MODUS OPERANDI: MENEKAN KORBAN BERBASIS “JASA PENGAMANAN”
Berdasarkan hasil pemeriksaan awal, para tersangka diduga memanfaatkan nama besar ormas untuk menekan korban agar menyerahkan sejumlah uang dengan dalih jasa pengamanan lingkungan maupun kegiatan proyek lokal. Jika korban menolak, mereka mengancam dan melakukan intimidasi secara verbal maupun fisik.
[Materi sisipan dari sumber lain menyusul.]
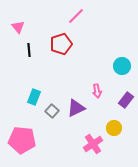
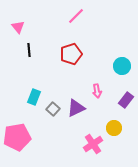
red pentagon: moved 10 px right, 10 px down
gray square: moved 1 px right, 2 px up
pink pentagon: moved 5 px left, 3 px up; rotated 16 degrees counterclockwise
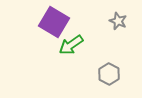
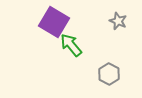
green arrow: rotated 85 degrees clockwise
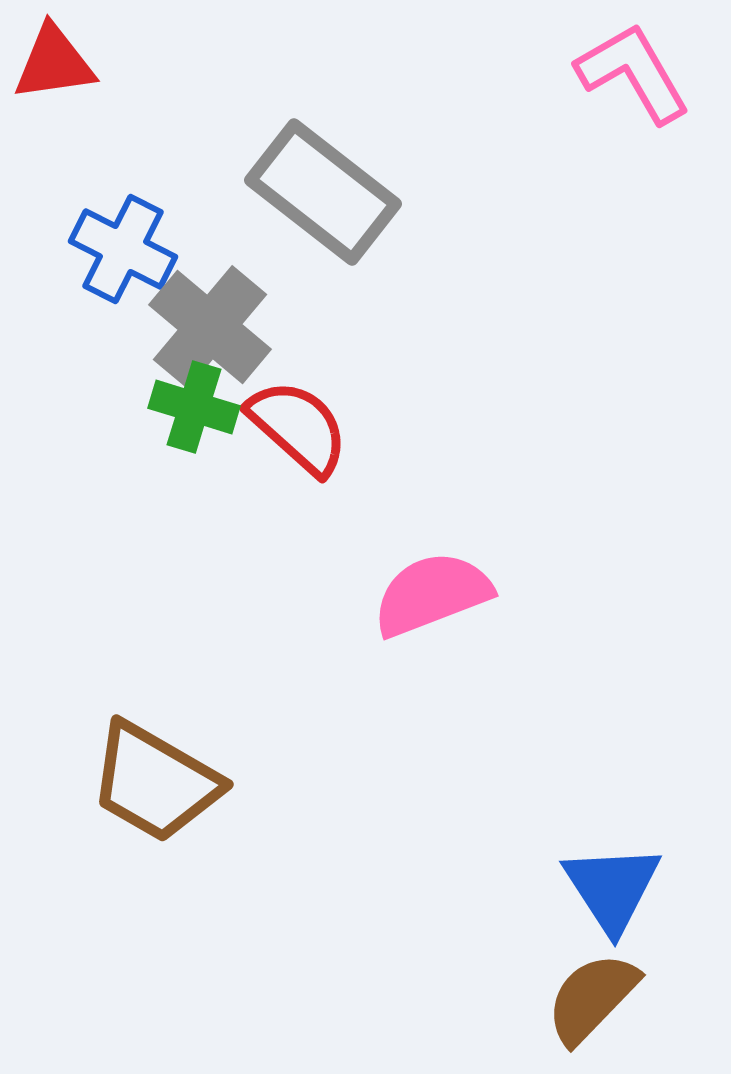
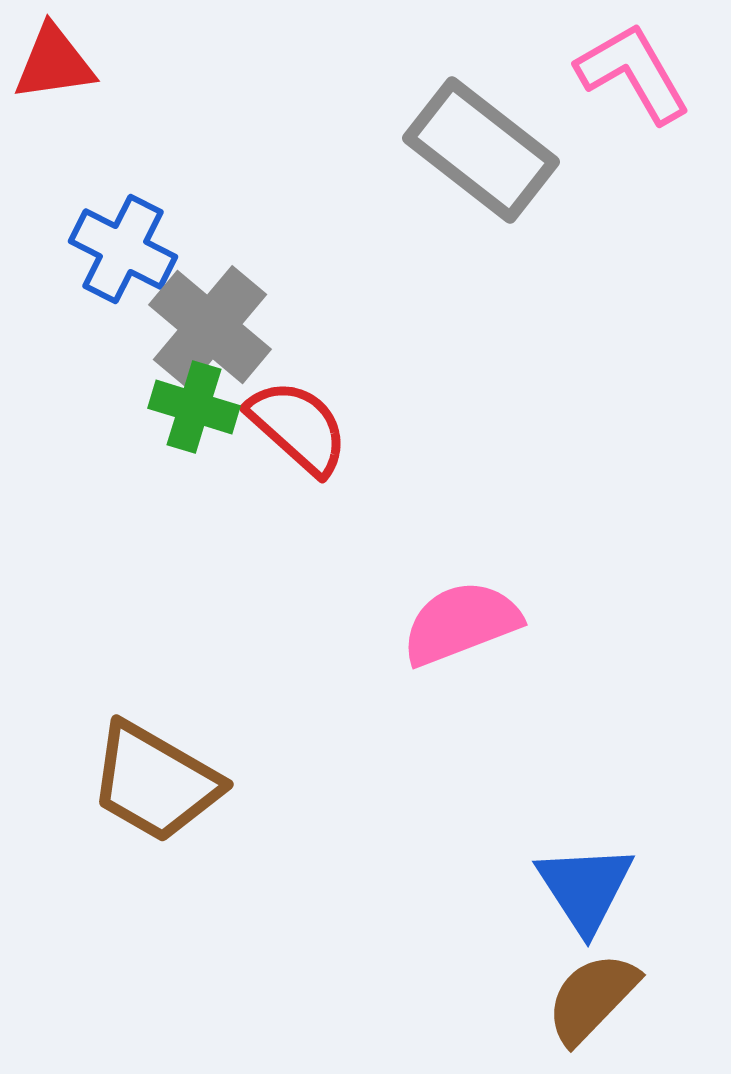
gray rectangle: moved 158 px right, 42 px up
pink semicircle: moved 29 px right, 29 px down
blue triangle: moved 27 px left
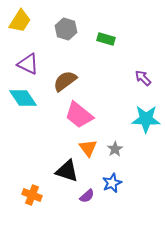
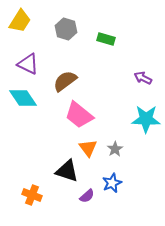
purple arrow: rotated 18 degrees counterclockwise
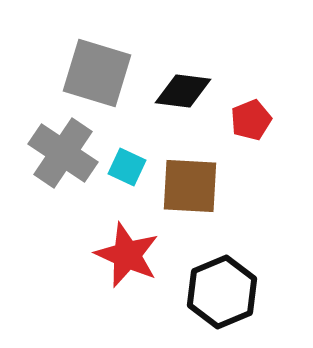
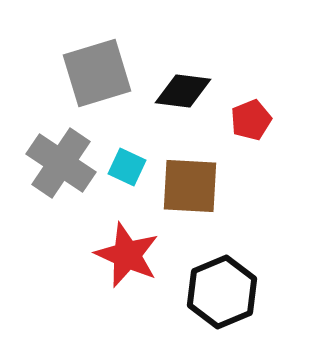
gray square: rotated 34 degrees counterclockwise
gray cross: moved 2 px left, 10 px down
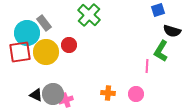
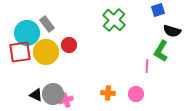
green cross: moved 25 px right, 5 px down
gray rectangle: moved 3 px right, 1 px down
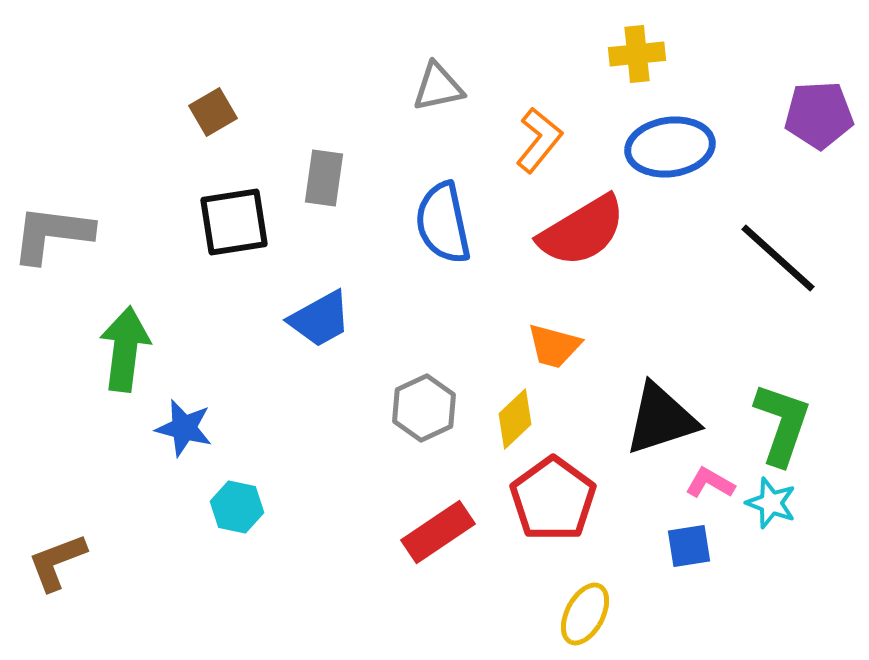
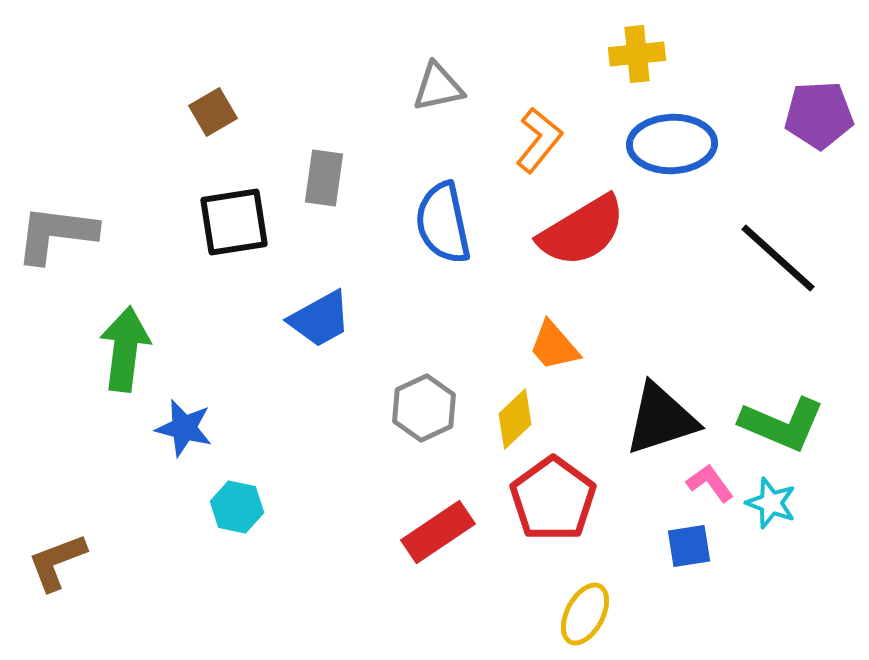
blue ellipse: moved 2 px right, 3 px up; rotated 6 degrees clockwise
gray L-shape: moved 4 px right
orange trapezoid: rotated 34 degrees clockwise
green L-shape: rotated 94 degrees clockwise
pink L-shape: rotated 24 degrees clockwise
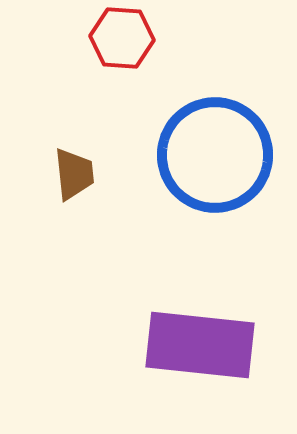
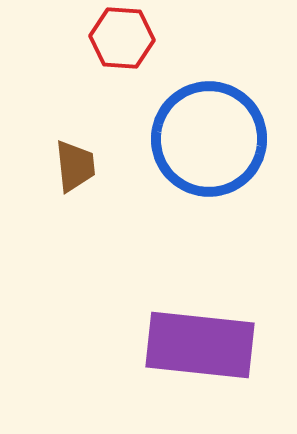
blue circle: moved 6 px left, 16 px up
brown trapezoid: moved 1 px right, 8 px up
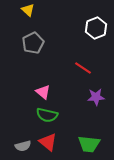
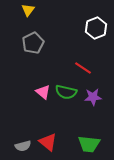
yellow triangle: rotated 24 degrees clockwise
purple star: moved 3 px left
green semicircle: moved 19 px right, 23 px up
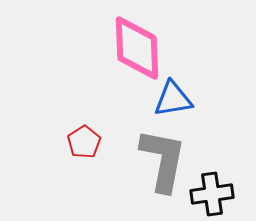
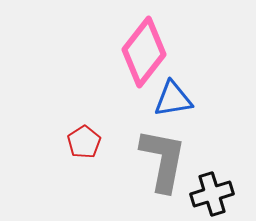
pink diamond: moved 7 px right, 4 px down; rotated 40 degrees clockwise
black cross: rotated 9 degrees counterclockwise
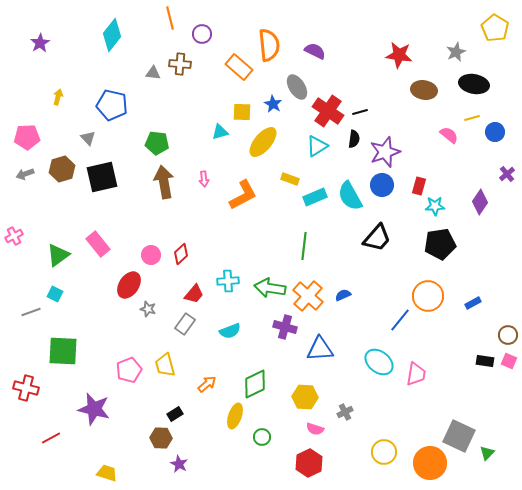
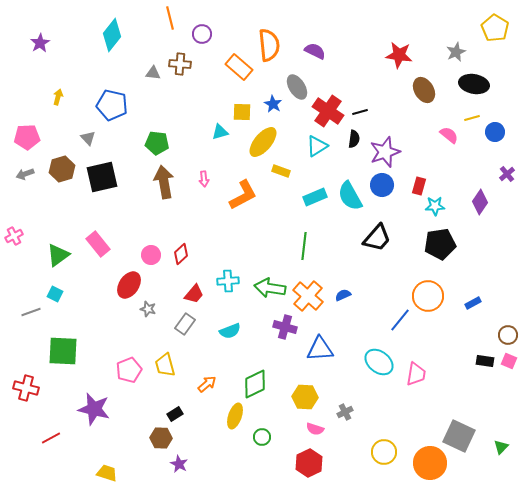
brown ellipse at (424, 90): rotated 50 degrees clockwise
yellow rectangle at (290, 179): moved 9 px left, 8 px up
green triangle at (487, 453): moved 14 px right, 6 px up
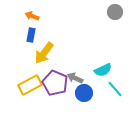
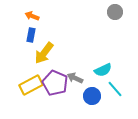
yellow rectangle: moved 1 px right
blue circle: moved 8 px right, 3 px down
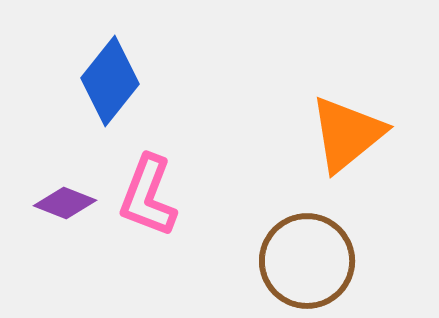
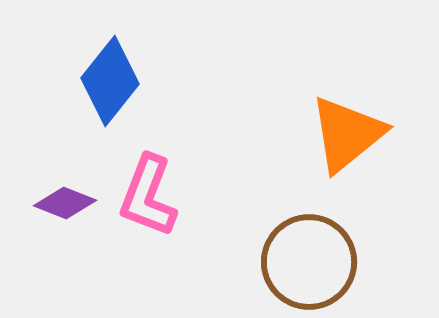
brown circle: moved 2 px right, 1 px down
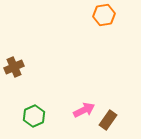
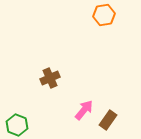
brown cross: moved 36 px right, 11 px down
pink arrow: rotated 25 degrees counterclockwise
green hexagon: moved 17 px left, 9 px down; rotated 15 degrees counterclockwise
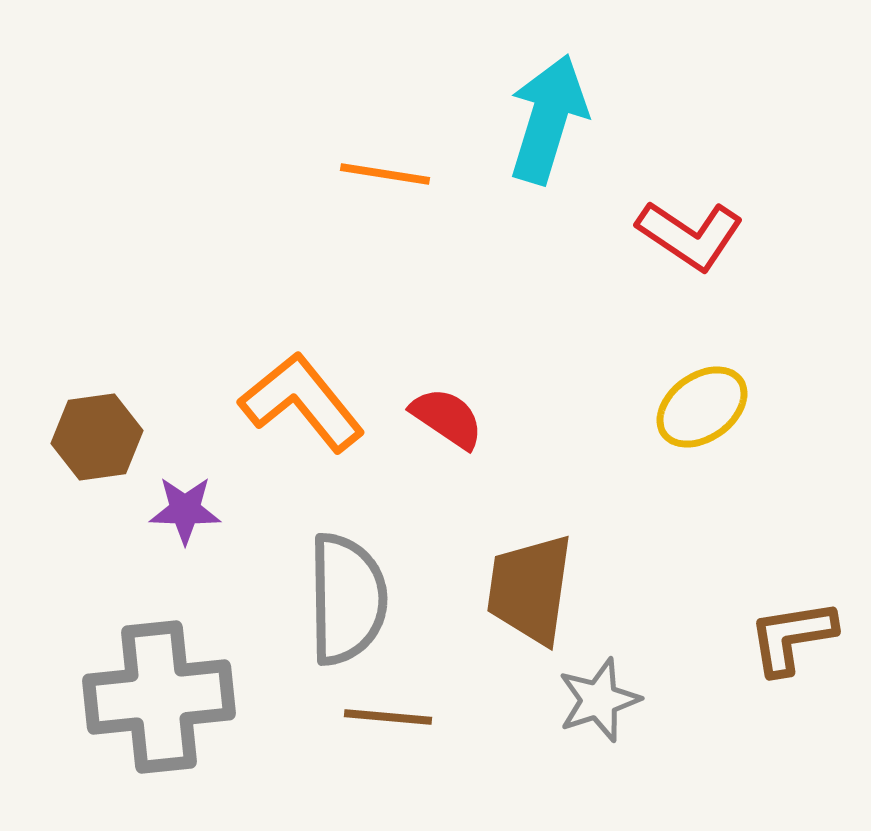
Kepala Subdit Jatanras Ditreskrimum Polda Metro Jaya, AKBP Dwi Heriyadi, menyatakan bahwa pengungkapan kasus ini merupakan respons cepat dari laporan masyarakat yang merasa resah atas ulah kelompok tersebut.
“Kami tindak tegas siapa pun yang menyalahgunakan atribut ormas untuk melakukan kejahatan. Tidak ada toleransi terhadap pemerasan dan kekerasan yang mengganggu rasa aman masyarakat,” tegas AKBP Dwi.
DITAHAN UNTUK PROSES HUKUM LANJUT
Saat ini, para tersangka telah diamankan di Rutan Polda Metro Jaya dan tengah menjalani proses penyidikan intensif. Polisi juga telah menyita sejumlah barang bukti, termasuk atribut ormas, catatan transaksi, serta dokumentasi digital yang memperkuat dugaan tindak pidana yang dilakukan.
Pasal yang disangkakan kepada para tersangka adalah Pasal 368 KUHP tentang Pemerasan dan/atau Pasal 170 KUHP tentang Kekerasan Bersama, dengan ancaman pidana penjara maksimal 9 tahun.
PESAN UNTUK PUBLIK: POLDA METRO JAYA SERIUS TANGANI PREMANISME BERKEDOK ORMAS
Melalui pengungkapan kasus ini, Polda Metro Jaya menegaskan kembali komitmennya untuk menindak segala bentuk premanisme dan penyalahgunaan simbol organisasi masyarakat yang kerap meresahkan lingkungan sosial dan dunia usaha.
Kapolda Metro Jaya, Irjen Pol Karyoto, S.I.K., dalam pernyataan terpisah mengimbau masyarakat untuk tidak ragu melaporkan segala bentuk pemerasan atau intimidasi, khususnya yang dilakukan dengan membawa nama ormas tertentu.